Stoltenberg’s volume is so varied in the topics it touches that it’s truly hard to summarize his main points. I’ll have to skip, then, aspects as important as how male supremacist fathers terrorize their boys into accepting the rules of patriarchal manhood. Also the shocking idea (for me) that the penile erection which confirms male supremacy is not limited to sexual arousal but to many other mundane experiences like feeling danger. I left unfinished a complicated article in which I tried to explain terrorist bombings (including Hiroshima and Nagasaki) as the ultimate patriarchal orgasms but, if I credit Stoltenberg, I was not really wide off the mark… Let me turn then to two central topics in Refusing to Be a Man: pornography and, of course, change.

It comes as no surprise that Stoltenberg’s views on pornography are very close to those of Andrea Dworkin in her best-known volume Pornography: Men Possessing Women (1981). Dworkin, together with Catharine MacKinnon, defended the view that pornography should be outlawed not depending on vague obscenity legislation but because it attacks women’s civil rights. Dworkin’s views generated a massive confrontation between feminists who decried pornography and those who defended women’s rights to choose in any matter connected with sex. She and Stoltenberg describe in their works the kind of hard-core pornography based on humiliating women that any right-thinking feminist should reject; they do not even contemplate, however, the possibility now defended by many young feminists that women may create and enjoy their own kind of pro-feminist porn. When Stoltenberg claims that “Pornography is the theory, and rape the practice” or that “Pornography tells lies about women. But pornography tells the truth about men” I tend to agree simply because like him I don’t believe that real sexual freedom, accompanied by what he calls sexual justice, exists. “Essentially”, he writes, “sexual freedom has been about preserving a sexuality that preserves male supremacy” and in which porn is central. With true equality, if that ever comes, sex will not be at the service of male supremacy and only then will we find out whether porn can be dissociated from domination, humiliation and hatred. In the meantime, yes, by all means, let’s persecute abusive porn which infringes civil and human rights. And let’s question whether we need porn at all, pro-feminist or otherwise.

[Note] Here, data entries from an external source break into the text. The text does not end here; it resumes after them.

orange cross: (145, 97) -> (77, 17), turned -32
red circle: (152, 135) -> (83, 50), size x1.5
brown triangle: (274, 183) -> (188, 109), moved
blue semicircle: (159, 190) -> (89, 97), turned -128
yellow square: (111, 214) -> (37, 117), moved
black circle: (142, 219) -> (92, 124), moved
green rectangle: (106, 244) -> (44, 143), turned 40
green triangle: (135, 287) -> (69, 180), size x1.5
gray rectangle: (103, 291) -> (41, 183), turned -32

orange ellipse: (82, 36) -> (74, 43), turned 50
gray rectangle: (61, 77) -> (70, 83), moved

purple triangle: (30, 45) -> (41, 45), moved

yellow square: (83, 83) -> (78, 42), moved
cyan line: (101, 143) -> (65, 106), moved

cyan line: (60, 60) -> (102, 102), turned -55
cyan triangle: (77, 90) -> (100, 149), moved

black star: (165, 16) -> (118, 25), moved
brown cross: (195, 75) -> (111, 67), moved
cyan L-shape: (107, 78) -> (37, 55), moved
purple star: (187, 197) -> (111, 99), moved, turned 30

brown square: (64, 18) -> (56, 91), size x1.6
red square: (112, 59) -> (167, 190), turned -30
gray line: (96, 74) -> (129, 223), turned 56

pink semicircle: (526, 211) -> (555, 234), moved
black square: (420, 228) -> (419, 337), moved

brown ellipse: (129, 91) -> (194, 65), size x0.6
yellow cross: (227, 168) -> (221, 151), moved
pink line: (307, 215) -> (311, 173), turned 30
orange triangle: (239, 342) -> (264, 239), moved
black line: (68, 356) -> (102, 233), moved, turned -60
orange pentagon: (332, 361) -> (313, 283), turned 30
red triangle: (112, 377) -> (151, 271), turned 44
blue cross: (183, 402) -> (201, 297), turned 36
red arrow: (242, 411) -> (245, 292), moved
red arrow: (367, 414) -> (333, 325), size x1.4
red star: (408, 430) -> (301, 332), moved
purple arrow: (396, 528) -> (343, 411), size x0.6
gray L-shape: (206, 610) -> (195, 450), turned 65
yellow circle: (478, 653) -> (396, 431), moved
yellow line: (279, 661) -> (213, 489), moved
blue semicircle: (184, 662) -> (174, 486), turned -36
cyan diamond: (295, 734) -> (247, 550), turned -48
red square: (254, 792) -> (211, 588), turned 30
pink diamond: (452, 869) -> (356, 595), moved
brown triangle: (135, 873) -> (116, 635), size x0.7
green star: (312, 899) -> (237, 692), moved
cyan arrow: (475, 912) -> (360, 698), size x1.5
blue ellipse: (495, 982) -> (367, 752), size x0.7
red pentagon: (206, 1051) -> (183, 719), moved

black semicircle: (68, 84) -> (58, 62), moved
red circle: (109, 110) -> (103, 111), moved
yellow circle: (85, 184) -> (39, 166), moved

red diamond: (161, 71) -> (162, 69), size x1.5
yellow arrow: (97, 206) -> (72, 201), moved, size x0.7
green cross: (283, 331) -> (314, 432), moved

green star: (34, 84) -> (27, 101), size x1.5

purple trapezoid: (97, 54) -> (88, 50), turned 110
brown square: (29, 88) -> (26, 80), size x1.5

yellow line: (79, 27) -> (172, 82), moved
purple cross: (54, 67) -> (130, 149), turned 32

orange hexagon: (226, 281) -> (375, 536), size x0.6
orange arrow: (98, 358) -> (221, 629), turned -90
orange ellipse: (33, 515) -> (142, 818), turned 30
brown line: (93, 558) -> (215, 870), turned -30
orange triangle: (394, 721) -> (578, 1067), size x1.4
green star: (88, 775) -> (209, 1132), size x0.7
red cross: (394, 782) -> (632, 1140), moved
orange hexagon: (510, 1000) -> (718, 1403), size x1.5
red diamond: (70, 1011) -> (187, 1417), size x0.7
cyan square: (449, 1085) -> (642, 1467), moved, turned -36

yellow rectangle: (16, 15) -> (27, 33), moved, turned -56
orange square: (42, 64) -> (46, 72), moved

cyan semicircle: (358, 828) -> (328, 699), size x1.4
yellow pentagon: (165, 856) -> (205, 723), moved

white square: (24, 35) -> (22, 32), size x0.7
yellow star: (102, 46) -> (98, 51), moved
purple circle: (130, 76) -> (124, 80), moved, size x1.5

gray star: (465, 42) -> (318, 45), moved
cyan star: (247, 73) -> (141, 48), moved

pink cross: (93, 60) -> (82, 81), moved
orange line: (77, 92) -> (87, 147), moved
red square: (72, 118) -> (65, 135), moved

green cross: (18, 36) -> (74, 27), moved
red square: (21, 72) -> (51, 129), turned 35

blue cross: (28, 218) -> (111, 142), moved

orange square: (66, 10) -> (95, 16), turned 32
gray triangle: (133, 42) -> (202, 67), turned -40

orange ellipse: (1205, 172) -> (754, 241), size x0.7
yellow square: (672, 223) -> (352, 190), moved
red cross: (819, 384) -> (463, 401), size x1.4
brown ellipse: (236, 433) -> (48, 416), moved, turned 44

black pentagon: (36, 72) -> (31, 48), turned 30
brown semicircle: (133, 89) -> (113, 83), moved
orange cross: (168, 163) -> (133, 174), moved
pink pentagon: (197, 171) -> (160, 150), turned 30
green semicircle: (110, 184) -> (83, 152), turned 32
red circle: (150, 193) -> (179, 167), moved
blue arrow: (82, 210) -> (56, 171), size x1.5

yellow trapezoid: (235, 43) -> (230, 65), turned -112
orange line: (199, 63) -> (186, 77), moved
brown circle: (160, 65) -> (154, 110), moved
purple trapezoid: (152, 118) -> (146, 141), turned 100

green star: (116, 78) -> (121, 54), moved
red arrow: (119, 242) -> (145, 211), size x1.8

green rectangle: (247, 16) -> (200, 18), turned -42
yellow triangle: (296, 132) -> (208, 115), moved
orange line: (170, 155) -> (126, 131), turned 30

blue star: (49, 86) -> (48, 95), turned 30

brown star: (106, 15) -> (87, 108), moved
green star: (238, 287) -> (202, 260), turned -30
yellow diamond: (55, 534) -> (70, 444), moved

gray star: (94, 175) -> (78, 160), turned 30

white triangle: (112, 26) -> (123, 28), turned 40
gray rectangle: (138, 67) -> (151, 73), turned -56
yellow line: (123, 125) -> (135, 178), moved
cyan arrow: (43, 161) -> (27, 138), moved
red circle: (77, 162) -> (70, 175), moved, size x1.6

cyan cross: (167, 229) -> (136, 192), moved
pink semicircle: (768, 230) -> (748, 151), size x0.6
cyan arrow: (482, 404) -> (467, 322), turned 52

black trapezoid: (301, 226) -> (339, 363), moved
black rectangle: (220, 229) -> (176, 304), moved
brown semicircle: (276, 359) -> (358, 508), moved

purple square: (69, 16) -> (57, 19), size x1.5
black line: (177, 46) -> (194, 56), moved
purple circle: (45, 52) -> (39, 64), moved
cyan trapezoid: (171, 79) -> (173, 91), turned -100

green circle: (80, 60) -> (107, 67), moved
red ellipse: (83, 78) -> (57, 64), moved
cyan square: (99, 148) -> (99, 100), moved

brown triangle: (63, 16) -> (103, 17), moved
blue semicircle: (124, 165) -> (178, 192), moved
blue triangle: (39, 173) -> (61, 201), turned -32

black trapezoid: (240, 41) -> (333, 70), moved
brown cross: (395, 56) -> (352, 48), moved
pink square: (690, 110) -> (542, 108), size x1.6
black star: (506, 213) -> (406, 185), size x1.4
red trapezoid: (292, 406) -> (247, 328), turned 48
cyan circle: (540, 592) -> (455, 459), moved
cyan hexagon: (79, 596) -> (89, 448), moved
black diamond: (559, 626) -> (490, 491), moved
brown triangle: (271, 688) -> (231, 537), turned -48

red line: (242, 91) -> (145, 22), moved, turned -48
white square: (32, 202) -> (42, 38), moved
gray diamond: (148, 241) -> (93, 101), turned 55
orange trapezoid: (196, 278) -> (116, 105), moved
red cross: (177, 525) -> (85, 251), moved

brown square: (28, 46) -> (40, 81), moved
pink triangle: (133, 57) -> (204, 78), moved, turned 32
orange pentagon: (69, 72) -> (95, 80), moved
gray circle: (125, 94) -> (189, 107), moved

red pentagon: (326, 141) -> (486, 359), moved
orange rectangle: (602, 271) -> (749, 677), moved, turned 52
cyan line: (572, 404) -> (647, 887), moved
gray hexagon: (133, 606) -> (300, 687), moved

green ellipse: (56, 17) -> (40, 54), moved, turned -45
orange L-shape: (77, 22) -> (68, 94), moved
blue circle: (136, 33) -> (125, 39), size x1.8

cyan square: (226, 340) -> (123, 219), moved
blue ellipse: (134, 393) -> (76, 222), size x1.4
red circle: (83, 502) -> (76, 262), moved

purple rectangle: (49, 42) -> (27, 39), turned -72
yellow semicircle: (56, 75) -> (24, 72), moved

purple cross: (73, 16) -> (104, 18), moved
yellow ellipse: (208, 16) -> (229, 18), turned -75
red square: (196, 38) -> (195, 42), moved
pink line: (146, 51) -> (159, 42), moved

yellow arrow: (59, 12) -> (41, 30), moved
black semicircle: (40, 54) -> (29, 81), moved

Another very important point which Stoltenberg also disputes is the widespread idea that men can’t express their feelings. As a “class”, men “have always expressed their feelings, eloquently and extensively”, he observes, through religion, nationalism, militarism, the diverse social institutions and even sciences such as psychiatry: “whether or not a particular man is feeling the feeling at a particular time, the feeling is being expressed through the institutions men have made”. Logically, only if the number of “men of conscience” ready to face these institutions rises can we hope male supremacy to be shaken to its foundations. Stoltenberg, is, however, quite pessimistic about the ‘man of conscience’, for “he won’t do anything until it is clear to him how it affects him and his brethren as men”. Thinking of the men of the 1990s (the men in the decade after the book’s publication), Stoltenberg makes a series of very negative predictions, which can be summarised this way: they will do nothing but will claim this is because they don’t know what is politically correct, and will feel good nonetheless for at last discussing their feelings. I’m sorry to say that this describes very well Masculinities Studies… though to be fair the current men of conscience are still facing an extremely recalcitrant male supremacy (see my post of 27 March).

I am currently reading an excellent book by American historian Adam Hochschild focused on WWI: To End All Wars: A Story of Loyalty and Rebellion, 1914-1918 (2011). In this volume Hochschild examines how a variety of male and female activists opposed this brutal war in Britain (feminist Emmeline Pankhurst, let’s recall this, sided with the Government). Hochschild gives very many examples of how the patriarchal institutions behind the war were opposed at a very high personal cost, and thus pays homage to the individuals who changed the private and public view of the Great War. When Stoltenberg writes that “The core of one’s being must love justice more than manhood” or that “The pride to which we aspire is not in being men but in being men who…—men who are living their lives in a way that will make a difference. We must be transformers of selfhood—our own and others”, then, what is missing is a specific programme of acts of resistance that can bring about this transformation, in imitation of other movements in other historical periods.

We might argue that the liberation movements that crystallized around the time of WWI (feminism, pacifism, anti-imperialism, communism) have failed in many ways but at least they have succeeded in others. The same can be said about the anti-racist civil rights movement of the 1950s. 27 years after the publication of Stoltenberg’s denunciation of ‘male supremacy’, however, there is not yet a visible public movement engaged in its destruction with men’s massive participation–the very existence of male supremacy or of patriarchy is still denied on a daily basis despite the evidence that links couple-related abuse and widespread military terrorism. Women are certainly divided between feminists and patriarchal collaborators but at least feminism has made us aware of the division and of who our enemy is. In men’s case, patriarchy totally prevails thanks to having convinced men that there is no possible collective action against it; I even suspect that the figure of the outsider has been glamourised to pre-empt, precisely, any collective anti-patriarchal reaction. Patriarchy tolerates the partial erosion of some of its main tenets (misogyny, homophobia, racism, slavery, militarism, capitalism) at particular points but has so far managed to survive by pretending it’s not open to change because it is basic human nature. How long for we are going to accept this appalling lie is really up to us.

Refuse being a man, and refuse being a woman. Let’s all be persons.